Answer is C as per the QBank.



Edited 2 time(s). Last edit at Friday, May 14, 2010 at 08:41AM by acer.
作者: neil1234    时间: 2011-7-11 19:49

Your "rounding" error is due to choosing the wrong Discount factor for the return of $1 .

You calculated :
.022*(.9652+.9886)+.9652

should be :
022*(.9652+.9886)+.9886
作者: zephyranalyst    时间: 2011-7-11 19:49

FIXED SIDE:
Payment in 90 days = 44,000
Payment in 270 days = 2,044,000

PV of payment 1 = 43,499.75
PV of payment 2 = 1,972,972.97
Total PV of fixed payments = 2,016,472.73

EQUITY SIDE:
Value = 982/985 x notional = 1,993,908.63

Value to equity side:
equity payer pays equity, receives fixed: 2,016,472.73 - 1,993,908.63 = 22,564.10

Choice "C". Anyone having trouble with swaps, i strongly recommend using my above layout. I can't be bothered using all the fractions schweser presents...
作者: Uranus08    时间: 2011-7-11 19:49

jackofalltrades Wrote:
-------------------------------------------------------
> What is the logic behind this calculation:
>
> "Received Fixed = 0.022 * (0.9886+0.9652) + 0.9652
> = 1.00818366"
>
> Is there another more intuitive way to arrive at
> the value of the fixed instrument?

look at my calculation above - i can't get into all those factor calculations either. I strongly feel my way is better - its just doing some basic DCF....
作者: YAhmed    时间: 2011-7-11 19:49

cpk123 Wrote:
-------------------------------------------------------
> it will be 0.9652...
>
> since it is at 270 days that you will get
> principal back...


Agreed. I think the question is slightly off in its calculation.
作者: bbtomato    时间: 2011-7-11 19:49

pfcfaataf, wow... that makes a lot of sense! Why do I need a swap to do that? I could do it myself if my broker allows for shorting against my own portfolio without requiring margin, I think it's called shorting against the box..take the proceeds and invest in a fixed return. True, but let us see how to do it as a swap.

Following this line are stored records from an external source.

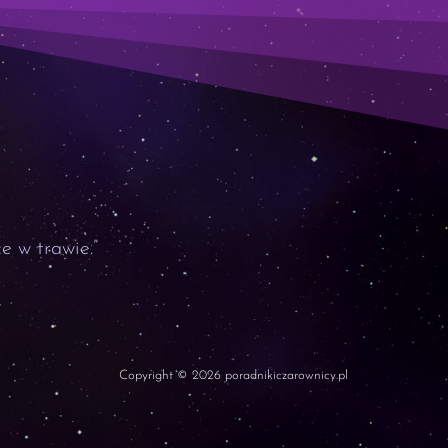
e w trawie.”
Copyright © 2026 poradnikiczarownicy.pl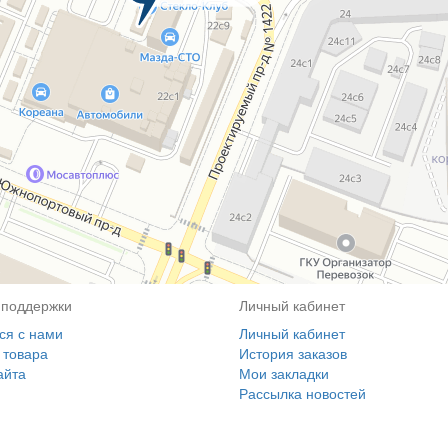
 поддержки
Личный кабинет
ся с нами
Личный кабинет
 товара
История заказов
айта
Мои закладки
Рассылка новостей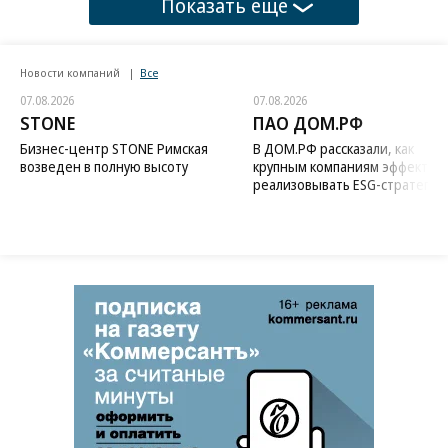
Показать еще
Новости компаний
Все
07.08.2026
07.08.2026
STONE
ПАО ДОМ.РФ
Бизнес-центр STONE Римская
В ДОМ.РФ рассказали, как
возведен в полную высоту
крупным компаниям эффектив
реализовывать ESG-стратегию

To do it as a swap, who sells what? I still keep my portfolio, right? I sign a swap agreement where the return on the portfolio is yours (positive or negative). You agree to pay me a fixed return of 4.4% by year end. I don't have to do anything...just sit and watch...what do you have to do? Also, sit and watch? By year end, portfolio is down 20%. You pay me for the loss. You do some calculation and pay me the interest on my initial portfolio value. You lost quite a bit.

Assume by year end, portfolio is up 20%. I pay you with cash all that gain. You do some calculation and pay me the interest on my initial portfolio value. Sounds more convenient than doing it myself!

Is that correct?
作者: xilige    时间: 2011-7-11 19:49

CFABLACKBELT Wrote:
-------------------------------------------------------
> cpk123 Wrote:
> --------------------------------------------------
> -----
> > it will be 0.9652...
> >
> > since it is at 270 days that you will get
> > principal back...
>
>
> Agreed. I think the question is slightly off in
> its calculation.

Nvm, there is a sslight rounding error in my calculation, but its not due to picking .9652 over ,9886. See bpbuldog's calc. He took it out a few more decimal points.